- _Selected excerpt_
++++++
Ecoregion in the Russian Far East

The Ussuri broadleaf and mixed forests ecoregion (WWF ID: PA0443) covers a mountainous areas above the lower Amur River and Ussuri River in Primorsky Krai and Khabarovsk Krai in the Russian Far East. The ecoregion is in the Palearctic realm, with a Humid Continental climate. It covers 187357 km2.

== Location and description ==
The ecoregion covers a Z-shaped area in which the northern section is a 400 km band of forest north of Khabarovsk parallel to the Amur River (which is 20–30 km to the south), the vertical band of which parallels the Ussuri River (which is 20–30 km to the west) on the western slopes of the Sikhote-Alin Mountains, and the base of which is the eastern slope of the Sikhote-Alin in Primorsky Krai.

== Climate ==
The region has a Humid continental, cool summer climate (Koppen classification (Dwb)). This climate is characterized by high variation in temperature, both daily and seasonally; with dry winters and cool summers.
++++++
- _Required work_
[1] Reproduce the passage on the Ussuri broadleaf and mixed forests ecoregion from "The Ussuri broadleaf" up to and including "in Primorsky Krai.".
[2] Answer these questions from the passage on the Ussuri broadleaf and mixed forests ecoregion:
(a) What is the ecoregion's WWF ID?
(b) How large an area does the ecoregion cover?
(c) What Koppen classification code does the passage give for the region's climate?
[3] Write what comes next in the passage on the Ussuri broadleaf and mixed forests ecoregion, continuing from its last sentence.
The records have nothing to do with what is asked here.
++++++
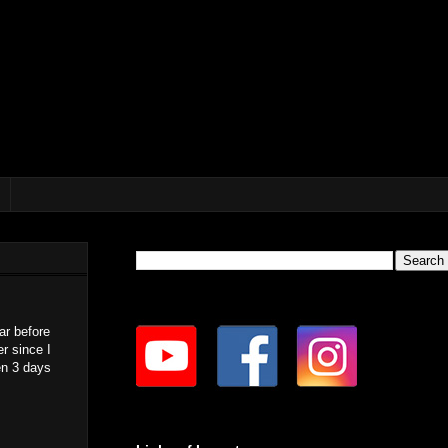
ar before
r since I
en 3 days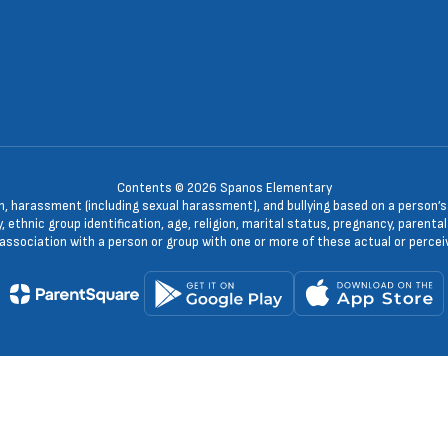
Contents © 2026 Spanos Elementary
n, harassment (including sexual harassment), and bullying based on a person’s ac
, ethnic group identification, age, religion, marital status, pregnancy, parenta
 association with a person or group with one or more of these actual or percei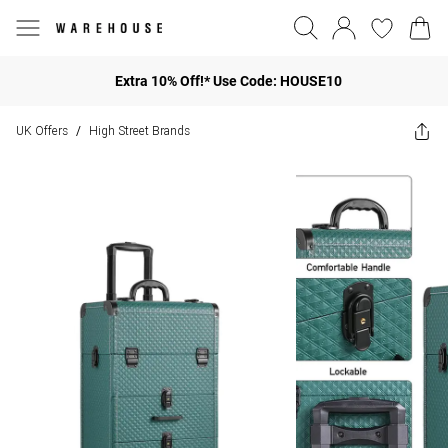
Extra 10% Off!* Use Code: HOUSE10
UK Offers
High Street Brands
/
++++++
- _Responses by task_
[1]
The Ussuri broadleaf and mixed forests ecoregion (WWF ID: PA0443) covers a mountainous areas above the lower Amur River and Ussuri River in Primorsky Krai and Khabarovsk Krai in the Russian Far East. The ecoregion is in the Palearctic realm, with a Humid Continental climate. It covers 187357 km2.

== Location and description ==
The ecoregion covers a Z-shaped area in which the northern section is a 400 km band of forest north of Khabarovsk parallel to the Amur River (which is 20–30 km to the south), the vertical band of which parallels the Ussuri River (which is 20–30 km to the west) on the western slopes of the Sikhote-Alin Mountains, and the base of which is the eastern slope of the Sikhote-Alin in Primorsky Krai.

[2]
(a) PA0443
(b) 187357 km2
(c) Dwb

[3]
== Flora and fauna ==
The Ussuri forests are the most biologically diverse in northern Asia. The maritime influence moderates the climate, precipitation is high enough to support rich forests, and the region is a boundary area between mountains, river flat lands, and sea coast.

The forests of the region are dominated by Korean pine (Pinus koraiensis), Mongolian oak (Quercus mongolica), Larix gmelinii, Larix sibirica, Larix × czekanowskii, Juniperus communis, Betula dahurica, Betula pendula, Pinus sibirica, Pinus sylvestris, Picea obovata, Abies sibirica, Quercus acutissima, Ginkgo biloba, Prunus serrulata, Prunus padus, Tilia amurensis, Salix babylonica, Acer palmatum, Populus tremula, Ulmus davidiana, Ulmus pumila, Pinus pumila, Haloxylon ammodendron, Elaeagnus angustifolia, Tamarix ramosissima, and Prunus sibirica.

Wildlife such as brown bears, Asian black bears, wolves, red foxes, Sika deer, wapiti, wild boars, and the Common raccoon dog inhabit the region. It is also home to the largest species of cat, the Siberian tiger.

== Protections ==
Notable protected areas of the Russian Federation in the ecoregion include:
- Bastak Nature Reserve, on the south-eastern spurs of the Bureya Range. (914 km^{2})
- Bolon Nature Reserve covering wetlands of the western approaches to Lake Bolon in the lower Amur River regions. (1,000 km^{2})
- Botcha Nature Reserve on the northeastern slopes of the Sikhote-Alin mountains. (2,674 km^{2})
- Komsomolsk Nature Reserve located where the Amur River cuts a narrow passage through the Sikhote-Alin. (643 km^{2})
- Khingan Nature Reserve includes forested spurs of the Lesser Khingan mountains. (940 km^{2})
- Sikhote-Alin Nature Reserve An IUCN class Ia "strict ecological reserve" (a Zapovednik). (4,016 km^{2})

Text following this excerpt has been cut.